The very nice EMTs pump me with painkillers and take me to the airport, where I am somehow loaded at a 90 degree angle, through a passenger door and into a tiny aircraft. Landing in Yellowknife two hours later, I’m wrestled into a second tiny plane, introduced to a new group of friendly EMTs and flown to Edmonton. Landing in the early morning, I’m taken by ambulance from the Edmonton International Airport all the way to the Royal Alexandra Hospital in the city’s downtown core, feeling every single bump along the way.

Soon my problem is revealed: I only have one kidney — and it’s blocked. After a procedure to clear out the blockage, I spend three very long sleepless nights in observation on an unbearably uncomfortable mattress and even harder pillows, eating depressingly bad food, surrounded by people way worse off than me, before negotiating a discharge.

Some observations:

Many years ago the City of Edmonton decided to close its municipal airport and sell the land, a mistake which clearly did not take Northern healthcare infrastructure into consideration.
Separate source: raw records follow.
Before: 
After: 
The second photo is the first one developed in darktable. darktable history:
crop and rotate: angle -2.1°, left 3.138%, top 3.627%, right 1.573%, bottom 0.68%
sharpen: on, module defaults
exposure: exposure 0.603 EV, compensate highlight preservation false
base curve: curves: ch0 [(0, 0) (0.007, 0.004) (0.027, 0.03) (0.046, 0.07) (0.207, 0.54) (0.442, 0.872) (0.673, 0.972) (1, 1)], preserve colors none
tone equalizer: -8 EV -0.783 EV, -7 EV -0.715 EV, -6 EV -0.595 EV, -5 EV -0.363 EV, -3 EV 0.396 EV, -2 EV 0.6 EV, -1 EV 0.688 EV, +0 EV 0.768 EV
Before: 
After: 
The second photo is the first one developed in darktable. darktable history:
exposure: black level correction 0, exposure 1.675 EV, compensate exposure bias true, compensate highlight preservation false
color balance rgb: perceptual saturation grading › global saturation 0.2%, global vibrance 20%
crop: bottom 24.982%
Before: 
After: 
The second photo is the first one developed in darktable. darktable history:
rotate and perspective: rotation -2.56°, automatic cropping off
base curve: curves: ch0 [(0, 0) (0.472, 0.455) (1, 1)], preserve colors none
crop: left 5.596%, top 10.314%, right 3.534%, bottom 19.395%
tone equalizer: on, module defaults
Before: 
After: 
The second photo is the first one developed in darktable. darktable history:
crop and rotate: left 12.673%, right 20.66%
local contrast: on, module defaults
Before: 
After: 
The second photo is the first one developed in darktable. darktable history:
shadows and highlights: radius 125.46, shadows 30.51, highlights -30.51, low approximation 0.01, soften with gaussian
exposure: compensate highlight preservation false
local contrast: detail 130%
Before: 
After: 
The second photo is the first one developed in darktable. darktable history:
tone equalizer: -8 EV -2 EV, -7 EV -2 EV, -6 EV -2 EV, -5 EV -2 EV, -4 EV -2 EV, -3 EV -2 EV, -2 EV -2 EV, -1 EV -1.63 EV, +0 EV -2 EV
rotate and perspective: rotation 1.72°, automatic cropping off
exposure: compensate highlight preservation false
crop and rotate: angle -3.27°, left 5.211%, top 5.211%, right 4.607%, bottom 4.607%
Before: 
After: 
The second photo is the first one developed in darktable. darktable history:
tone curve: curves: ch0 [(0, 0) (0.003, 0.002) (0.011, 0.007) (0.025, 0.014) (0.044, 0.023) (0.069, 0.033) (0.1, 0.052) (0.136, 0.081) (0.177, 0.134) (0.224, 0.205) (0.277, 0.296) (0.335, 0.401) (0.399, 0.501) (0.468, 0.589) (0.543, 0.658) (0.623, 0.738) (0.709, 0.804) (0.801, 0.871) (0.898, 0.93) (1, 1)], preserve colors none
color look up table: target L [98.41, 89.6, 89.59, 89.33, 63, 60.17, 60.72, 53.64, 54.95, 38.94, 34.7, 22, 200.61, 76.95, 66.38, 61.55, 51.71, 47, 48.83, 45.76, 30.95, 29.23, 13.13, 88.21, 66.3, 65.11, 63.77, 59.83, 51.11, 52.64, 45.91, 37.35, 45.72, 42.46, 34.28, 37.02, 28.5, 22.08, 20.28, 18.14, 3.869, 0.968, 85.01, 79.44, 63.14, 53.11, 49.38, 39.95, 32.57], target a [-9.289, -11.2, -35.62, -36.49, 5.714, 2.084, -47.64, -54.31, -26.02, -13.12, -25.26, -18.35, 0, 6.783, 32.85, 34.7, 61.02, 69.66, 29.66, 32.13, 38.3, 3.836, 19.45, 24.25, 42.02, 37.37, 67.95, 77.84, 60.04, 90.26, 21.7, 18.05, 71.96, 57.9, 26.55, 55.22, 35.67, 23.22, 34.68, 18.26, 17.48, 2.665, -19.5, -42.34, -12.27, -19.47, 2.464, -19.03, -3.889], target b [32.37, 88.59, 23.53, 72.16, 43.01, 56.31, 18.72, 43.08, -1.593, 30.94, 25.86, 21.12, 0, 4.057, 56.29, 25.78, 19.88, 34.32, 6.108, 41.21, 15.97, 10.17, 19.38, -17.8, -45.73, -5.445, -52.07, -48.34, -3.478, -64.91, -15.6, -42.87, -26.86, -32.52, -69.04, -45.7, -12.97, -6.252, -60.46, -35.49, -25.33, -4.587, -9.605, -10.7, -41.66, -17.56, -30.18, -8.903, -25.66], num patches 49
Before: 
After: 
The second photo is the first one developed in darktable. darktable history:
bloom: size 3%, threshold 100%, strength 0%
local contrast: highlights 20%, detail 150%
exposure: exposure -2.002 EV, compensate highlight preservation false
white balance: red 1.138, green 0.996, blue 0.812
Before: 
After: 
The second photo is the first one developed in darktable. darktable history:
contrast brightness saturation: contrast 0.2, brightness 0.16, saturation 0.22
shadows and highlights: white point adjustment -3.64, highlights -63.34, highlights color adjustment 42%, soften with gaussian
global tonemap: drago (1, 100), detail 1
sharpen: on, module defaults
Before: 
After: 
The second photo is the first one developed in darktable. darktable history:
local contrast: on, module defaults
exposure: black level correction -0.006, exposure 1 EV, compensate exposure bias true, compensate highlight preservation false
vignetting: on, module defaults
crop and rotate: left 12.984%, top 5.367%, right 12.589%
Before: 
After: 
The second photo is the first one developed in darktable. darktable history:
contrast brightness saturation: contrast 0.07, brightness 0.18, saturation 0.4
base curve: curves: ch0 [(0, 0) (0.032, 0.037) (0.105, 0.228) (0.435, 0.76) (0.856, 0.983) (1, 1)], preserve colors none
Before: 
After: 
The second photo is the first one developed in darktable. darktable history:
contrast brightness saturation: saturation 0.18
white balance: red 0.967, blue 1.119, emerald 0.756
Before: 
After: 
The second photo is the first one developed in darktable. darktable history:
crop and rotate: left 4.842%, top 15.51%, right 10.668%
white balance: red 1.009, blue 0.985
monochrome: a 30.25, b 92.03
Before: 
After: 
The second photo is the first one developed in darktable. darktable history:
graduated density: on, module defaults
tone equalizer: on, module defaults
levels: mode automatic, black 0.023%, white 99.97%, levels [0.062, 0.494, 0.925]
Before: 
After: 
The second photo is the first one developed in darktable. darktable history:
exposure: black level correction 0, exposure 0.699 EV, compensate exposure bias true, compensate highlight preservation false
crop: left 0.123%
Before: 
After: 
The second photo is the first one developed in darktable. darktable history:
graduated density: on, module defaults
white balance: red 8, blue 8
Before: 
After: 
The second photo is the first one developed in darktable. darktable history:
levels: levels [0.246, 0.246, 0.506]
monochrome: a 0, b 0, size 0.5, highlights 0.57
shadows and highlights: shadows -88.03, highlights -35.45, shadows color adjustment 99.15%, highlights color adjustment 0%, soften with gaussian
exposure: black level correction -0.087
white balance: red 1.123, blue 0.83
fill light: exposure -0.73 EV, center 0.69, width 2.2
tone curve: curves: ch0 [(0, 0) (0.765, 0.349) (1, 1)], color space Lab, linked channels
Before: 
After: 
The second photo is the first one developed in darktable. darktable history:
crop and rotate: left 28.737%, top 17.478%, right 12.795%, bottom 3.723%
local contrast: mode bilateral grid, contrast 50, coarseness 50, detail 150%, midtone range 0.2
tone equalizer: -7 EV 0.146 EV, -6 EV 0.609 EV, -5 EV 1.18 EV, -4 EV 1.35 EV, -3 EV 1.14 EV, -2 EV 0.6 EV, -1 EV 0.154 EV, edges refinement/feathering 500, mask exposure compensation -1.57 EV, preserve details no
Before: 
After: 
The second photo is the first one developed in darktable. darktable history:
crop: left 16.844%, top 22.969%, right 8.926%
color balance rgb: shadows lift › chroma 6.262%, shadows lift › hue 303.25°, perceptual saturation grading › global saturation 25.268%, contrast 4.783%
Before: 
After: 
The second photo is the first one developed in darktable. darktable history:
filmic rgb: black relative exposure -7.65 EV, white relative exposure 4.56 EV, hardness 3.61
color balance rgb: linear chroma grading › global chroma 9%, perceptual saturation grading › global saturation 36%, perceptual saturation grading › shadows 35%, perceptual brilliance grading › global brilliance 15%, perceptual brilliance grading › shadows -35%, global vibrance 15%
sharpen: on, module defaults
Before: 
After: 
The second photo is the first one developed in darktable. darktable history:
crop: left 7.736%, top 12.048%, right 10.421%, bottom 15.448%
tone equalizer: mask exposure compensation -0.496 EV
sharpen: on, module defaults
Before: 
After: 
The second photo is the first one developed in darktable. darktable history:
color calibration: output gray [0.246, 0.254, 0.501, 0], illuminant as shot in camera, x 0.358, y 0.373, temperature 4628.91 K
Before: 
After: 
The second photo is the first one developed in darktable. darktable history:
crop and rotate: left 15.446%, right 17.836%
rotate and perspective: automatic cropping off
With Larga House very close to the Royal Alexandra and the former airport, there was a very clear system in place to minimize the trauma of medical travel that was completely ignored in favour of development — which has yet to materialize two decades later.

Similarly, while every single healthcare employee I encountered during the process did everything they could to help, it’s obvious decades of cost-cutting have left the healthcare system under-equipped for basic needs. When you can get a brand new pillow for $4 why are patients trapped in hospital beds using old lumps of leather?

We limit our healthcare workers’ ability to help us by focusing on making every hospital budget balance at the expense of the comfort of patients as they recover.